Quadrivium Ventures draine les projets de start-up en gestation dans le pôle académique : entre 120 et 180 chaque année. Puis, il opère un premier tri sur la qualité de la technologie et son caractère innovant. Pour ce faire, il s’appuie sur un comité scientifique composé d’une trentaine d’experts en relation avec les plus grands chercheurs dans leur domaine. C’est un bon moyen de savoir si, dans d’autres labos, quelque part dans le monde, il n’existe pas déjà une technologie qui pourrait venir impacter le potentiel et donc l’avenir de celle qui est présentée. L’idée étant de faire émerger des technologies véritablement innovantes et donc porteuses.

Une fois ces projets validés scientifiquement, le fonds Seventure, gestionnaire financier de Quadrivium, décide ou non d’investir. Tout dépend du potentiel économique de chacune de ces start-up.

Au final, combien de start-up pensez-vous financer ?

Notre stratégie d’investissement est tout le contraire du saupoudrage. Avec les 35 millions d’euros déjà levés et les 60 millions au total que nous aurons à la fin de l’année, nous devrions être en mesure de financer 15 à 20 sociétés au maximum en quatre ans, à raison de quatre ou cinq par an.

Le principe est simple : chaque fois que le fonds investit une première tranche de 300.000 à 500.000 euros dans une start-up, il bloque entre 1,5 et 3,5 millions dans ses comptes dans le but d’accompagner le développement futur de la société.
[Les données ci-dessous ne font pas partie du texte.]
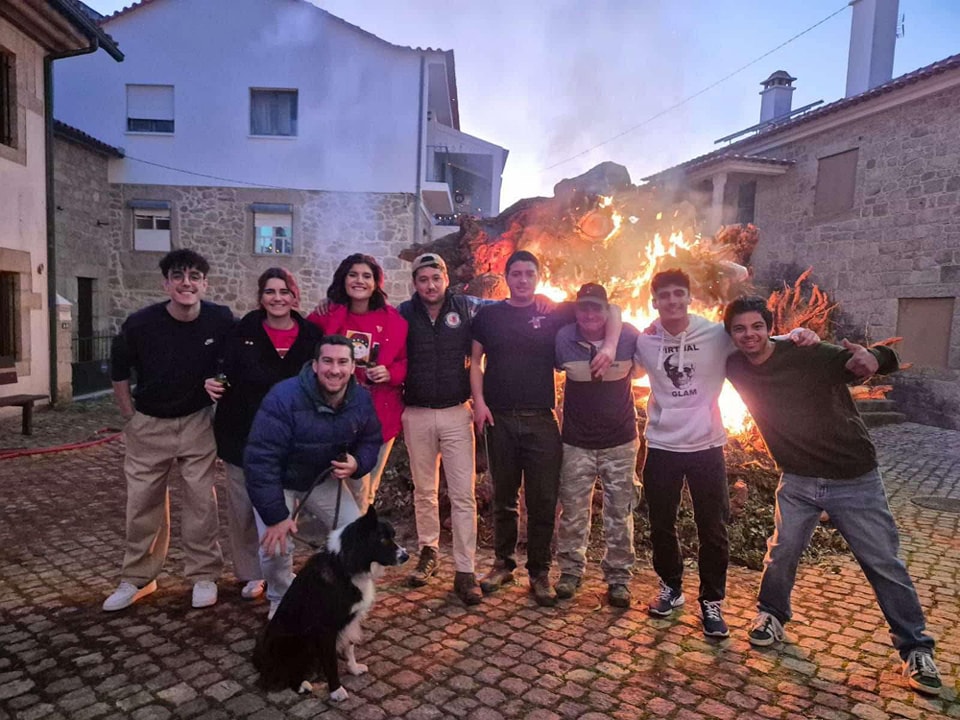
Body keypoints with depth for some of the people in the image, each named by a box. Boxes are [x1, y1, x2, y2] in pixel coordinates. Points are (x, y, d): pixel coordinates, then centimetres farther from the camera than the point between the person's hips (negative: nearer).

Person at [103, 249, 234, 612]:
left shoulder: (221, 320, -16)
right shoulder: (140, 323, -16)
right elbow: (119, 371, 1)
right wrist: (130, 416, 1)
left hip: (197, 422, 0)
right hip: (149, 424, 1)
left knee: (201, 500, 2)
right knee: (143, 502, 8)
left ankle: (204, 575, 18)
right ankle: (137, 578, 26)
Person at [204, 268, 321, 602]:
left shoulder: (311, 335, -1)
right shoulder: (244, 330, -4)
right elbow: (225, 372, 0)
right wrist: (214, 384, -21)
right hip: (243, 434, 0)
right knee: (243, 506, 8)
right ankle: (251, 573, 26)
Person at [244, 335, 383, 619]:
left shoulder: (361, 399, -16)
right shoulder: (283, 397, -34)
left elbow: (371, 441, 1)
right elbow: (261, 460, -32)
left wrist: (357, 464, -23)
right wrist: (276, 515, -30)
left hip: (325, 478, 4)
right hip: (278, 482, -4)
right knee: (275, 549, -18)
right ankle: (281, 599, 17)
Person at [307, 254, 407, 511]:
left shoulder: (393, 320, -1)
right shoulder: (325, 316, 0)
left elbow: (406, 362, 4)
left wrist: (390, 374, -13)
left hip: (379, 415, 1)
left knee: (367, 488, 14)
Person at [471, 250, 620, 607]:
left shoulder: (555, 312, 3)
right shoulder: (488, 315, 6)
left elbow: (610, 310, 5)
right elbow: (475, 361, 8)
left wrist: (609, 346, -13)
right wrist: (479, 401, -4)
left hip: (541, 420, -1)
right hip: (499, 418, 1)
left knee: (543, 500, 3)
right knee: (503, 497, 12)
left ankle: (539, 572, 18)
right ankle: (503, 563, 28)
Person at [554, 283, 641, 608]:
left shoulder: (628, 335, -9)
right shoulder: (564, 338, -9)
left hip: (620, 441, 0)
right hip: (576, 442, 0)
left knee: (619, 515, 9)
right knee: (573, 512, 10)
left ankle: (619, 577, 24)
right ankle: (570, 571, 28)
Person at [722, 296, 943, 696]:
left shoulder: (811, 356, -20)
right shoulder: (735, 369, -8)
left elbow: (887, 361, -15)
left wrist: (874, 358, -38)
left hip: (855, 479, -2)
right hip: (797, 481, 3)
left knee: (884, 563, 6)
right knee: (782, 552, 5)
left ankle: (916, 648, 24)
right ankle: (772, 614, 31)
Comptez-vous privilégier certains secteurs plutôt que d’autres ?

Dans un premier temps, notre objectif est de financer les start-up que nous estimons les plus porteuses d’avenir, peu importe le secteur. Ce qu’il faut absolument, c’est que ce soient des succès.

Dans quatre ans, lorsque l’intégralité des fonds de Quadrivium seront investis, nous lèverons non pas un mais peut-être deux ou trois nouveaux fonds spécialisés, par exemple l’un dans la santé, un autre dans l’ingénierie et le dernier dans l’environnement. Mais, au départ, il faut être totalement opportuniste et prendre ce qui passe.

Au départ, il faut être totalement opportuniste et prendre ce qui passe

Quid des start-up qui sont sélectionnées par le comité scientifique mais qui, au final, ne sont pas retenues ?

Nous essaierons de leur trouver des financements auprès d’autres fonds. Sachant qu’elles partent avec un net avantage, puisqu’elles seront estampillées du label scientifique de Quadrivium. Notre rôle, à Quadrivium Ventures et à Seventure, c’est aussi d’aider les chercheurs à trouver la bonne porte pour se faire financer.

Les 60 millions d’euros qui composent Quadrivium Ventures proviennent d’investisseurs publics (20 millions) et privés (40 millions). Que répondez-vous à ceux qui y voient une menace pour l’enseignement supérieur ?

La vocation première des établissements d’enseignement supérieur est, bien entendu, la recherche et la transmission de savoir. Mais il existe un sous-produit de la recherche qui est l’innovation. Et il est de la vocation d’un établissement académique d’exploiter, au nom de la société tout entière, tout ce que les chercheurs peuvent lui restituer, que ce soit par des découvertes, la transmission du savoir ou l’exploitation du produit de leur recherche au profit de l’économie.

La recherche fondamentale est du ressort du public puisqu’il n’y a pas nécessairement de perspective de rentabilité possible. Sur l’innovation, il y a une prise de risque et c’est alors au privé de prendre le relais.   

Quel est l’intérêt pour des fonds d’investir dans ce type d’actifs plutôt que dans de plus classiques ?

En faisant appel à un comité de sélection, composé d’experts pointus et reconnus dans leur domaine, Quadrivium accompagne des start-up non seulement innovantes mais surtout susceptibles d’introduire de véritables ruptures technologiques, à même de générer des taux de retour sur investissement de l’ordre de 8 à 15 %. De quoi séduire des investisseurs de fonds d’amorçage habitués à des retours faibles, voire négatifs.